_Document text:_

_ _ _

12. Counsel for the Appellant submitted that, as was held in the case of Gerald Mbale Mwea v Kariko Kihara & another [1997] eKLR, loss of dependency is a matter of fact that requires hard evidence before any award can be made.
13. It was submitted for the Appellant that the only evidence on dependency placed before the trial court was that of the Respondent who testified as PW1 and told the trial Court that:-
“The deceased used to support me and our children. He used to pay Kshs.80,000/= school fees per semester for the child TEDDY KIVUVANI. He also used to support his mother and the children of his brother who died.”
14. According to counsel, apart from the Kshs.160,000 paid as fees per annum for the son, no other form of dependency was testified upon. This he submitted, militates against the award of Kshs.2,500,000 as damages for loss of dependency which make the amount inordinately high and wrong.
15. Counsel for the Appellant also faulted the trial Court for stating that the deceased was doing curio business in assessing loss of dependency. Counsel pointed out that in the amended plaint nowhere was it pleaded that the deceased was a businessman selling curios or that he had any income and the trial magistrate’s finding that he operated curio business amounted to taking into account extraneous matters.
16. Counsel stressed that the Respondent having not pleaded an occupation or income it was not within the trial court’s power to hold that he was a curio dealer or that he had an income on which other people depended.
17. The decision in Galaxy Paints Co. Ltd v Falcon Guards Ltd [2000] eKLR was cited in support of the preposition that issues for determination in a suit generally flow from the pleadings and the trial court may only pronounce judgment on the issues arising from the pleadings. The case of Philip Kiplimo Tuwei v Elkana Kipserem Ngetich (suing as legal administrator of the estate of Esther Jeptoo (deceased)) [2016] eKLR is cited in support of the submission that a trial court should use the minimum wage as a guide on the multiplicand where no evidence of income has been adduced.

_ _ _

_Tasks to perform:_
- A) Using the judgment excerpt, say whether each statement agrees with it. Answer yes or no for each and quote the words that decide it. (i) The Respondent told the trial court that the deceased paid Kshs.80,000 in school fees per semester for a child. (ii) The amended plaint pleaded that the deceased was a businessman selling curios. (iii) Kshs.2,500,000 was awarded as damages for loss of dependency.
- B) Transcribe the part of the judgment excerpt between "14. According to" and "high and wrong.", inclusive.

_Source data:_
_ _ _

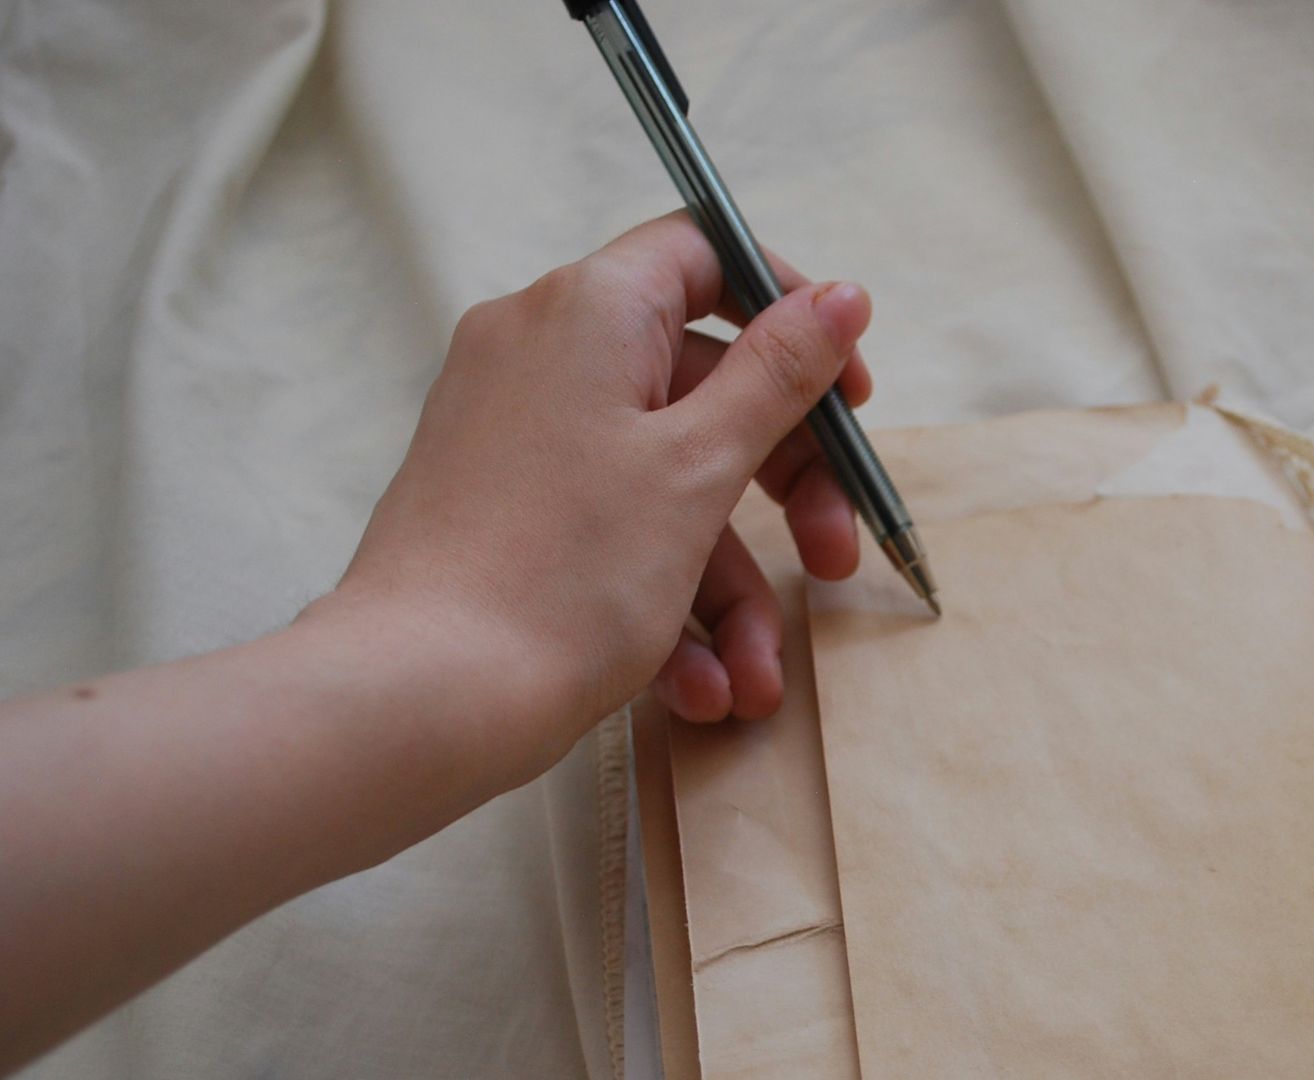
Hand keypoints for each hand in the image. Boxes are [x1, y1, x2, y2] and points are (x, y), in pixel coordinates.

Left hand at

_ _ _

_List of answers:_
- A)
(i) Yes: "He used to pay Kshs.80,000/= school fees per semester for the child TEDDY KIVUVANI."
(ii) No: "in the amended plaint nowhere was it pleaded that the deceased was a businessman selling curios"
(iii) Yes: "the award of Kshs.2,500,000 as damages for loss of dependency"

- B)
14. According to counsel, apart from the Kshs.160,000 paid as fees per annum for the son, no other form of dependency was testified upon. This he submitted, militates against the award of Kshs.2,500,000 as damages for loss of dependency which make the amount inordinately high and wrong.